REMINDER - APOLOGIES FOR ANY CROSS POSTING
Phil Cohen
OUR SUMMER PROGRAMME STARTS WITH A PUBLIC LECTURE BY ONE OF OUR LEADING CULTURAL GEOGRAPHERS
WHEN April 27th 6-8pm
WHERE:: Room G02 Bartlett School of Architecture 140
Hampstead Road London NW1 2BY
PROFESSOR GILLIAN ROSE on Shaping the digital city: visualising the
city with data and light
Discussant Tim Edensor
Digital technologies of various kinds are now the means
through which many cities are made visible.
This talk will work through some of the implications of that digitisation
for the cultural politics of representation, especially but by no means only in
the Global North. What and who is being made visible in these digitally
mediated cities, and how?
What forms of urban materiality, spatiality and sociality are
pictured? And how should that picturing
be theorised? Using a range of examples
from current efforts to show us 'smart cities', the talk will examine the shape
of the urban futures that they offer.
Gillian is Professor of Cultural Geography at The Open
University, UK, and a Fellow of the British Academy. Her current research interests focus on
contemporary digital visual culture, urban spatialities and visual research
methodologies. Her most recent funded
research (with Monica Degen) examined how architects work with digital
visualising technologies in designing urban redevelopment projects, and she is
extending this work into the digital mediation of urban spaces more broadly,
particularly in the context of 'smart cities'. She is the author of Feminism and Geography (Polity, 1993)

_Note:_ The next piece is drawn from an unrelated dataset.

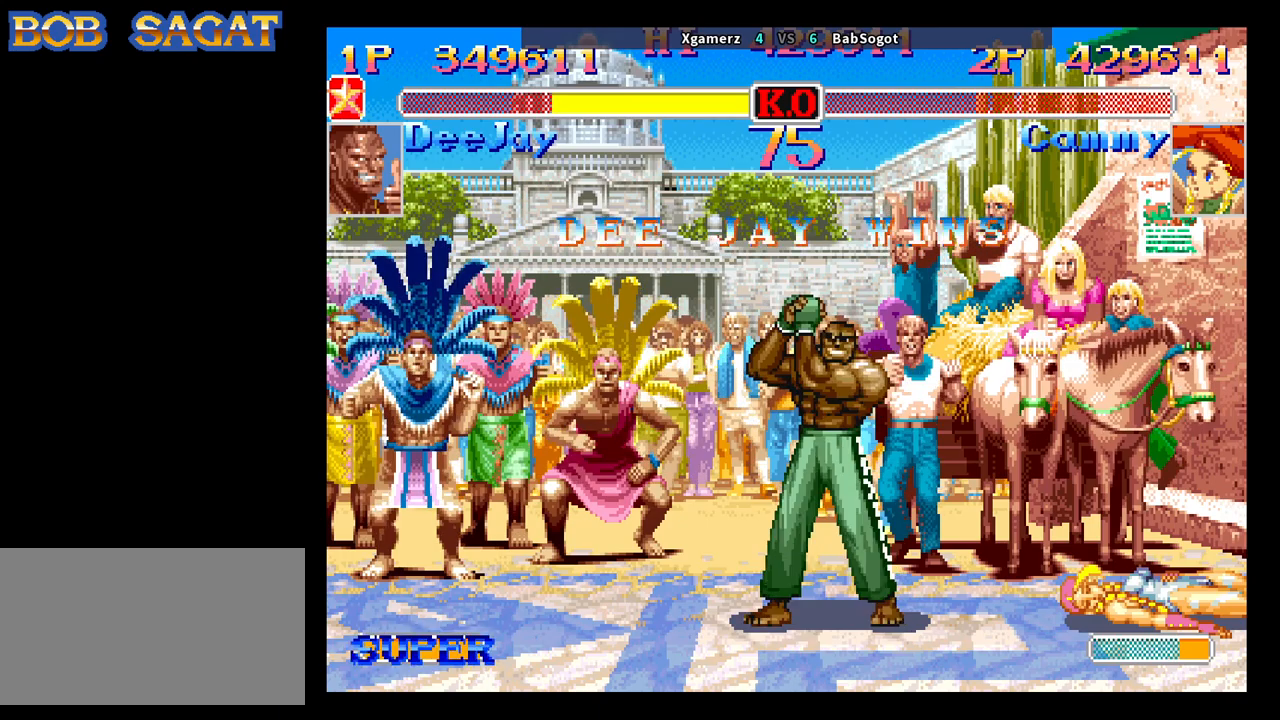
{"buttons": ["CROSS", "SQUARE", "TRIANGLE", "R1"], "left_stick": "center", "events": []}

and Doing Family Photography: The
Domestic, The Public and The Politics of Sentiment (Ashgate, 2010). The fourth edition of her bestselling Visual Methodologies (Sage) will be
published in 2016.
Tim teaches cultural
geography at Manchester Metropolitan University. He is the author of Tourists at the Taj (1986), National
Identity, Popular Culture and Everyday Life (2002) and Industrial Ruins: Space, Aesthetics and Materiality (2005), as well
as the editor of Geographies of Rhythm
(2010) and co-editor of Spaces of
Vernacular Creativity (2009) and
Urban Theory Beyond the West: A World of Cities (2011). Minnesota
University Press will publish his forthcoming book, Light and Dark, in 2016.
Tickets £10.00 and £7.00 concessions.